A tornado is a violently rotating column of air touching the ground, usually attached to the base of a thunderstorm.
Tornadoes are nature’s most violent storms. Spawned from powerful thunderstorms, tornadoes can cause fatalities and devastate a neighborhood in seconds. Winds of a tornado may reach 300 miles per hour. Damage paths can be in excess of one mile wide and 50 miles long. Strong downburst or straight-line winds may also occur due to the same thunderstorm. Hail is very commonly found very close to the tornadoes, as the strongest thunderstorms that spawn tornadoes are formed under the atmospheric conditions that are also highly likely to make hail.
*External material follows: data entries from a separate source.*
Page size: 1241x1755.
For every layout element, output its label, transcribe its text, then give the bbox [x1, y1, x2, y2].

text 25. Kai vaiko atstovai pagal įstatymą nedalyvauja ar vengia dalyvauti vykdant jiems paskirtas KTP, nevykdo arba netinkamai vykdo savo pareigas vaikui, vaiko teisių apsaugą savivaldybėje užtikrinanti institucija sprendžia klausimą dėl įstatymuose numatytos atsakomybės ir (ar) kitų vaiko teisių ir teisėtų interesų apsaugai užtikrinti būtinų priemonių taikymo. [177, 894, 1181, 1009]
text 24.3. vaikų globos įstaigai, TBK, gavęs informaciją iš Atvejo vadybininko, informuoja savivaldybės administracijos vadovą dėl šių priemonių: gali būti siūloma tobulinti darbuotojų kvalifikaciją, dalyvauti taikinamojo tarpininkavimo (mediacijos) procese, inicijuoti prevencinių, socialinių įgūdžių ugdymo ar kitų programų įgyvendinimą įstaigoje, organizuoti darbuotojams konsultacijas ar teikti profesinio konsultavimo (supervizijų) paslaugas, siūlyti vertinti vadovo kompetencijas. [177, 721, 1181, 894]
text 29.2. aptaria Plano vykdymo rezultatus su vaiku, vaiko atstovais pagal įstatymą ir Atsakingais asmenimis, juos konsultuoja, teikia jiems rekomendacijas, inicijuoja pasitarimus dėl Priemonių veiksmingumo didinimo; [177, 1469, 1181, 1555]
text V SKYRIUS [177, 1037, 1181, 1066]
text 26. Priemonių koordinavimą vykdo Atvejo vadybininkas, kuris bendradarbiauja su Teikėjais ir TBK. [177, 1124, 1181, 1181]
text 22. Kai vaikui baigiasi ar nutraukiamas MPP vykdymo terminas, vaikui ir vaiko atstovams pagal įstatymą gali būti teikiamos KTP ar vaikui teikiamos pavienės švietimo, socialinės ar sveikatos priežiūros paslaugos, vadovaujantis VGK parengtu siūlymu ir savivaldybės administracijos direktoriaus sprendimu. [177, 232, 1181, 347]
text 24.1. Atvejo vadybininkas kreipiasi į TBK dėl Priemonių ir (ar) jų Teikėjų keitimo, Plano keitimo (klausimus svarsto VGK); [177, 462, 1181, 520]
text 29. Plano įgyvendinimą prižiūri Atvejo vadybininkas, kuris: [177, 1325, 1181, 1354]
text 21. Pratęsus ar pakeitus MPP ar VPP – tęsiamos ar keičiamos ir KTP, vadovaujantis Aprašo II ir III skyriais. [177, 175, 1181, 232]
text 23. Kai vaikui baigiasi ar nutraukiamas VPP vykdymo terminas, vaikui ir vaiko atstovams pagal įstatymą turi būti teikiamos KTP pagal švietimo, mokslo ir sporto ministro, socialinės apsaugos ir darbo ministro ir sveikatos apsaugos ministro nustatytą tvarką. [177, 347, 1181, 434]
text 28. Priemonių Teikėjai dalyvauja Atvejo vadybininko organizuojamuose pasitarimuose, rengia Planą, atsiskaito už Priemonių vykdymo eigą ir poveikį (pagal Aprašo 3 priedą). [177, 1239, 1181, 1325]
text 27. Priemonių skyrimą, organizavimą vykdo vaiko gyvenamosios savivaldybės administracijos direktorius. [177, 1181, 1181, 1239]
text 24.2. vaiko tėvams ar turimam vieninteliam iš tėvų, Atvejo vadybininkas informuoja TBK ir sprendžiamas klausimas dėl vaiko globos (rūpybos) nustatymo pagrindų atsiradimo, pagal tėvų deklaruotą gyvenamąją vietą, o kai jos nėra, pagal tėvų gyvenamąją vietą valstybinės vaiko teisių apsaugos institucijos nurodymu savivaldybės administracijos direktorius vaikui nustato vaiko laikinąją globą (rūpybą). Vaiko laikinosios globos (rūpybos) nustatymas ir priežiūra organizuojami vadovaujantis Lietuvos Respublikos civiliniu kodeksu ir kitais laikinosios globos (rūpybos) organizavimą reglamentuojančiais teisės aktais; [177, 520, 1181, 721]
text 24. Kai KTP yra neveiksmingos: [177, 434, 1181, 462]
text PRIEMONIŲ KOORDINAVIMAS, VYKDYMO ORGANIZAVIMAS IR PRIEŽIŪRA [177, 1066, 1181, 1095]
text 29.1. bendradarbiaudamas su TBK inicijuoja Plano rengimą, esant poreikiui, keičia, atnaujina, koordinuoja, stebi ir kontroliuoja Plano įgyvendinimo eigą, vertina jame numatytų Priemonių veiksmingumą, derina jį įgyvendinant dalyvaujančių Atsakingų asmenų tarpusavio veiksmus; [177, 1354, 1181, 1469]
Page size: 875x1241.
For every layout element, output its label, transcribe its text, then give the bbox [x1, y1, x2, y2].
According to the National Weather Service, some tornadoes are clearly visible, while rain or nearby low-hanging clouds obscure others. Tornadoes develop extremely rapidly, and may dissipate just a quickly. Most tornadoes are on the ground for less than 15 minutes.
Before a tornado hits, the wind may die down and the air may become very still. A cloud of debris can mark the location of a tornado even if a funnel is not visible. Tornadoes generally occur near the trailing edge of a thunderstorm. It is not uncommon to see clear, sunlit skies behind a tornado.
The risk of tornadoes will persist in portions of the northeast through about midnight; the risk of severe storms and tornadic thunderstorms will significantly diminish after midnight.